### Problem description
Retype the material that follows exactly, limited to the lines from the one with "- lesion 2 (nodule, hilum" through the one with "CT including the", and keep out all pictures.

(Beginning of Source data)

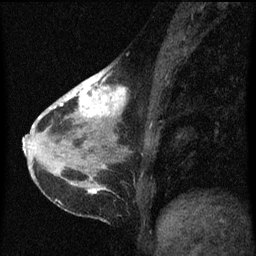
Breast MRI (dynamic contrast-enhanced), one sagittal slice. Position 25 of 60 along the scan axis. Dynamic contrast-enhanced series, image 2 of 3 at this slice position (ordered by acquisition). 1.5 T. TE 4.2 ms, TR 8 ms. 2 mm slice thickness. 256 × 256 image matrix, field of view 180 × 180 mm. Female patient, age 38 years.
Outlined on this slice (semi-automatically segmented with operator editing):
- analysis volume of interest (the breast-tissue region the enhancement analysis was run in; not a lesion): box from (x=61, y=66) to (x=129, y=147) px
- tumour enhancement mask (voxels above the 70 % enhancement threshold inside the analysis volume of interest): (x=61, y=68)–(x=128, y=139)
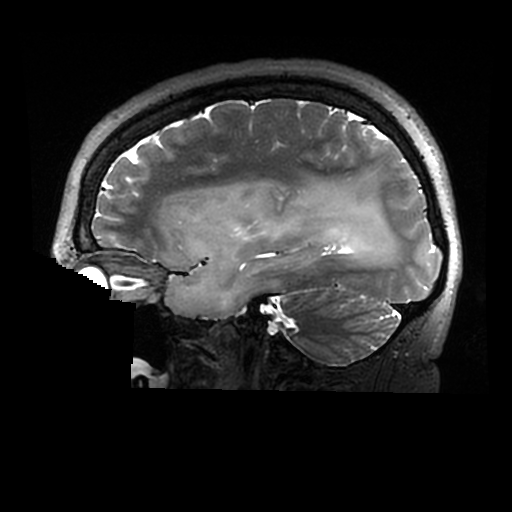
Brain MRI from a brain-tumour surgery series, one sagittal slice. Slice 200 of 320 in the series (ordered by position). 0.6 mm slice thickness. 512 × 512 image matrix. Case-level facts recorded for this patient, not image findings: histopathology: Astrocytoma; WHO grade: 2; IDH mutation: yes.
Outlined on this slice (outlined manually by an expert reader):
- tumour: bounding box <165,181,398,319> (left, top, right, bottom; pixels)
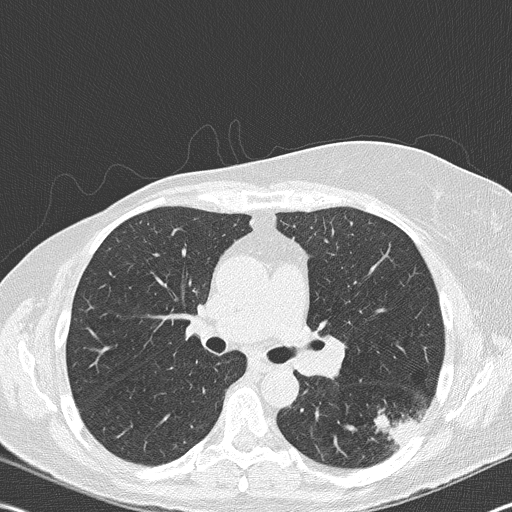
Low-dose screening chest CT, one axial slice. Position 109 of 177 along the scan axis. Reconstruction kernel B50f. Lung window (W 1500 / L -600 HU). 2 mm slice thickness. 512 × 512 image matrix, field of view 342 × 342 mm.
Annotated regions visible in this slice (outlined manually by an expert reader):
- lesion 1 (tumor, upper lobe of right lung): box from (x=375, y=414) to (x=420, y=447) px
- lesion 2 (nodule, hilum of left lung): (x=298, y=341)–(x=346, y=375)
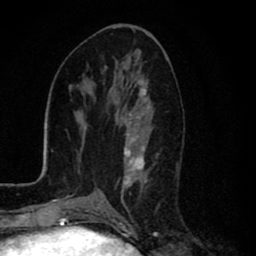
Breast MRI (dynamic contrast-enhanced), one axial slice; position 38 of 80 along the scan axis; cropped to one breast; dynamic contrast-enhanced series, time point 2 of 8 at this slice position (early post-contrast); 1.5 T; TE 2.7 ms, TR 6.6 ms; 2 mm slice thickness; 256 × 256 image matrix, field of view 150 × 150 mm. Female patient.
Structures marked on this image (semi-automatically segmented with operator editing):
- enhancing-tissue mask used for the functional tumour volume (all voxels passing the contrast-enhancement thresholds inside the analysis volume; usually the tumour): box from (x=122, y=87) to (x=150, y=192) px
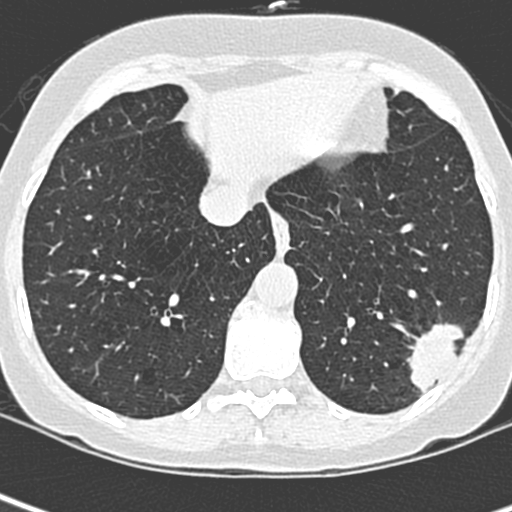
Low-dose screening chest CT, one axial slice. Slice 79 of 252 in the series (ordered by position). 120 kVp. Lung window (W 1500 / L -600 HU). 1.3 mm slice thickness. 512 × 512 image matrix.
Structures marked on this image (manually delineated by an expert):
- lesion 1 (tumor, lower lobe of left lung): bounding box (x1, y1, x2, y2) in pixels: (406, 323, 464, 394)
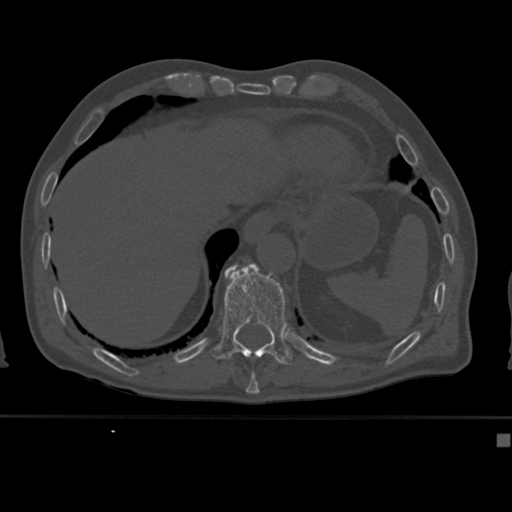
CT including the spine, one axial slice; position 213 of 430 along the scan axis; reconstruction kernel Br40s; 120 kVp; bone window (W 1800 / L 400 HU); 1.5 mm slice thickness; 512 × 512 image matrix, field of view 337 × 337 mm. Patient: male, 64 years. Case-level facts recorded for this patient, not image findings: primary cancer: uterus; vertebrae with lytic lesions (as recorded): T1, T4, T5, T7, L5.
Annotated regions visible in this slice (semi-automatically segmented with operator editing):
- T10 vertebra: bounding box (x1, y1, x2, y2) in pixels: (250, 371, 257, 382)
- T11 vertebra: (208, 263, 292, 365)
- T12 vertebra: (229, 266, 237, 271)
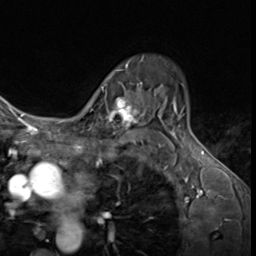
Breast MRI (dynamic contrast-enhanced), one axial slice; slice 45 of 64 in the series (ordered by position); cropped to one breast; dynamic contrast-enhanced series, time point 2 of 9 at this slice position (early post-contrast); 3 T; TE 1.6 ms, TR 4.8 ms; 256 × 256 image matrix. Female patient.
Structures marked on this image (semi-automatic segmentation, software-assisted and operator-edited):
- enhancing-tissue mask used for the functional tumour volume (all voxels passing the contrast-enhancement thresholds inside the analysis volume; usually the tumour): box from (x=87, y=81) to (x=143, y=134) px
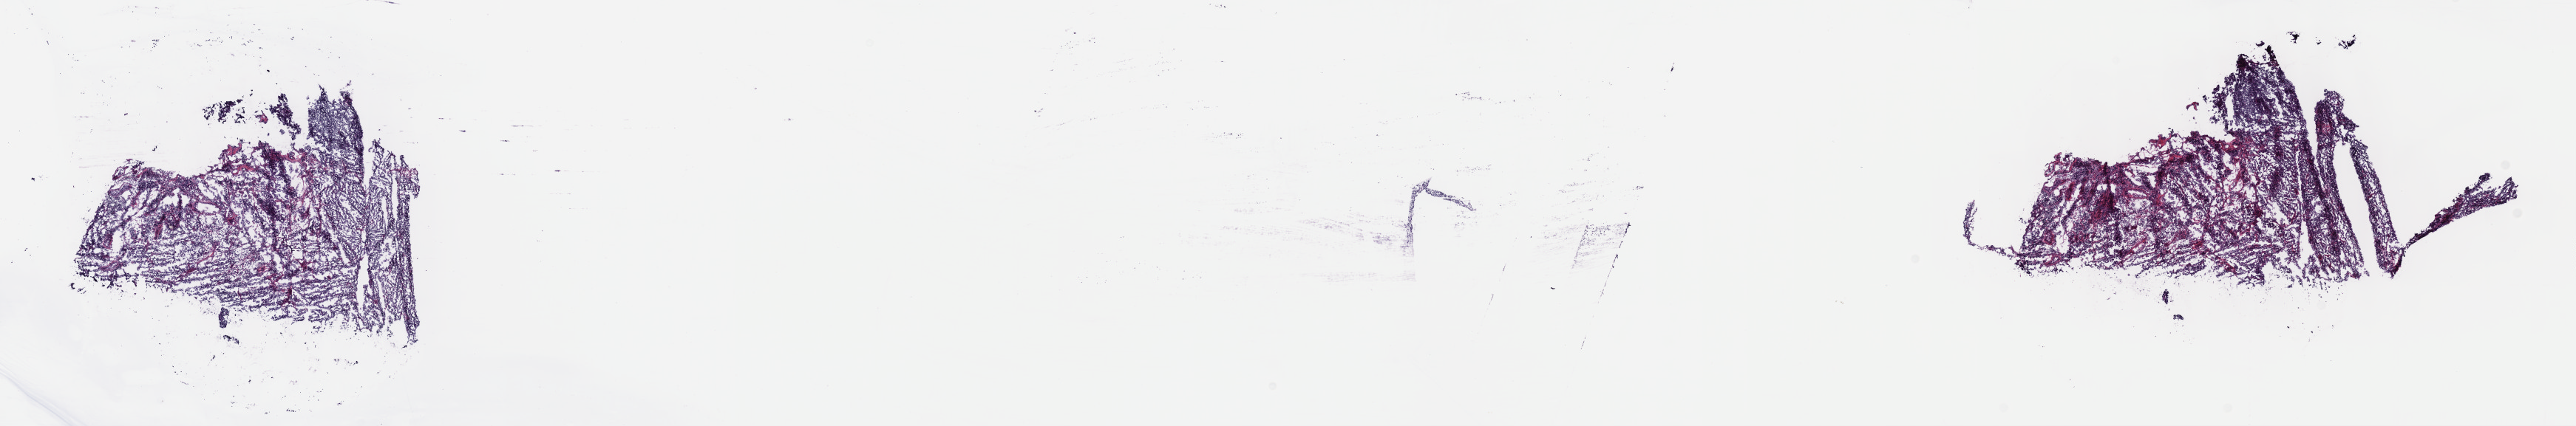
Digitized Hematoxylin and eosin (H&E) stained tissue section (whole slide) — whole scanned area (about 28.2 x 4.7 mm) shown as a low-resolution overview; frozen section from the top of the tissue portion; primary tumour sample from the testis. Patient: male, age at initial diagnosis 39 years. Pathologist review of this section (percent, as recorded): tumour cells 100%, tumour nuclei 65%, normal cells 0%, stromal cells 0%, necrosis 0%. Inflammatory infiltration, as recorded: lymphocyte infiltration 0%, monocyte infiltration 0%, neutrophil infiltration 0%.
* AJCC pathologic stage: IA
* TNM: T1 NX M0
* histologic diagnosis: Seminoma, NOS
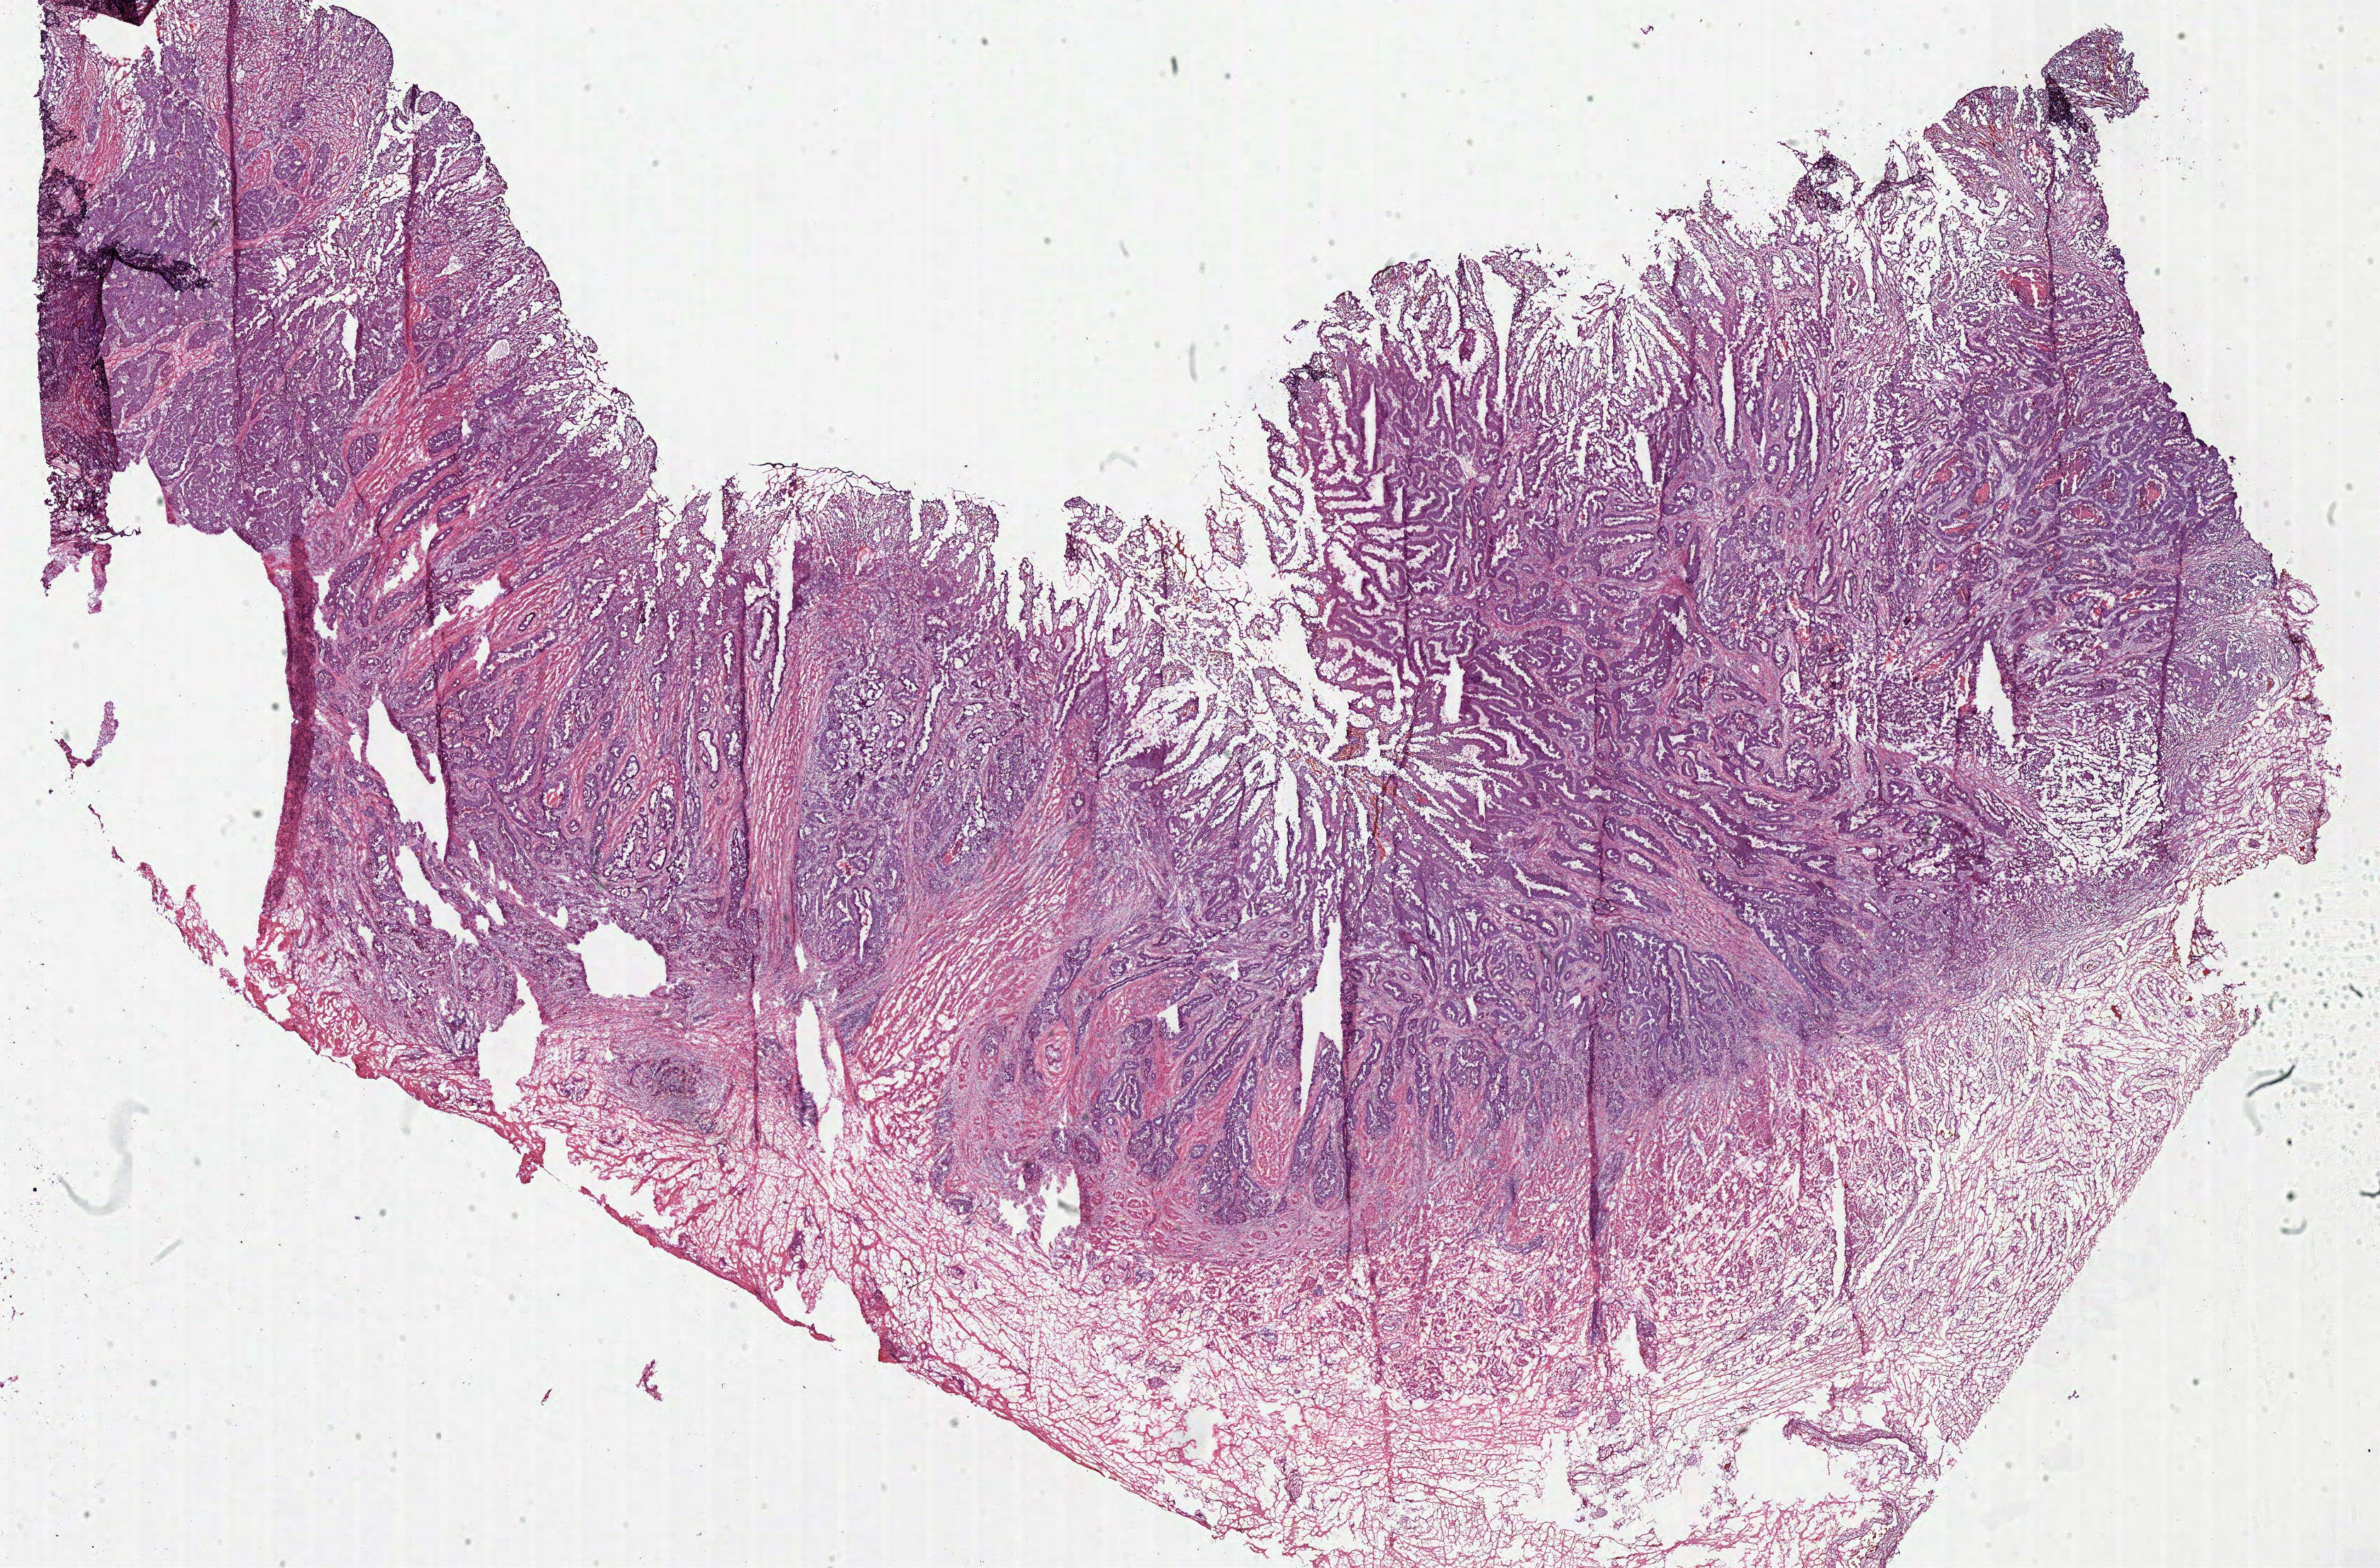
Whole-slide histology image, H&E, a low-resolution overview of the entire scanned area, about 26.4 x 17.4 mm (from a 40x scan), frozen section, rectum, primary tumour sample. Female, age 62 years at initial diagnosis. Slide review estimates, as recorded: tumour cells 70%, tumour nuclei 80%, normal cells 0%, stromal cells 20%, necrosis 10%.
• AJCC pathologic stage: IIA
• lymph nodes positive (case pathology): 0 of 2 examined
• diagnosis: Adenocarcinoma, NOS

(End of Source data)

### Response to this task
- lesion 2 (nodule, hilum of left lung): (x=298, y=341)–(x=346, y=375)
Breast MRI (dynamic contrast-enhanced), one axial slice; position 38 of 80 along the scan axis; cropped to one breast; dynamic contrast-enhanced series, time point 2 of 8 at this slice position (early post-contrast); 1.5 T; TE 2.7 ms, TR 6.6 ms; 2 mm slice thickness; 256 × 256 image matrix, field of view 150 × 150 mm. Female patient.
Structures marked on this image (semi-automatically segmented with operator editing):
- enhancing-tissue mask used for the functional tumour volume (all voxels passing the contrast-enhancement thresholds inside the analysis volume; usually the tumour): box from (x=122, y=87) to (x=150, y=192) px
Low-dose screening chest CT, one axial slice. Slice 79 of 252 in the series (ordered by position). 120 kVp. Lung window (W 1500 / L -600 HU). 1.3 mm slice thickness. 512 × 512 image matrix.
Structures marked on this image (manually delineated by an expert):
- lesion 1 (tumor, lower lobe of left lung): bounding box (x1, y1, x2, y2) in pixels: (406, 323, 464, 394)
CT including the spine, one axial slice; position 213 of 430 along the scan axis; reconstruction kernel Br40s; 120 kVp; bone window (W 1800 / L 400 HU); 1.5 mm slice thickness; 512 × 512 image matrix, field of view 337 × 337 mm. Patient: male, 64 years. Case-level facts recorded for this patient, not image findings: primary cancer: uterus; vertebrae with lytic lesions (as recorded): T1, T4, T5, T7, L5.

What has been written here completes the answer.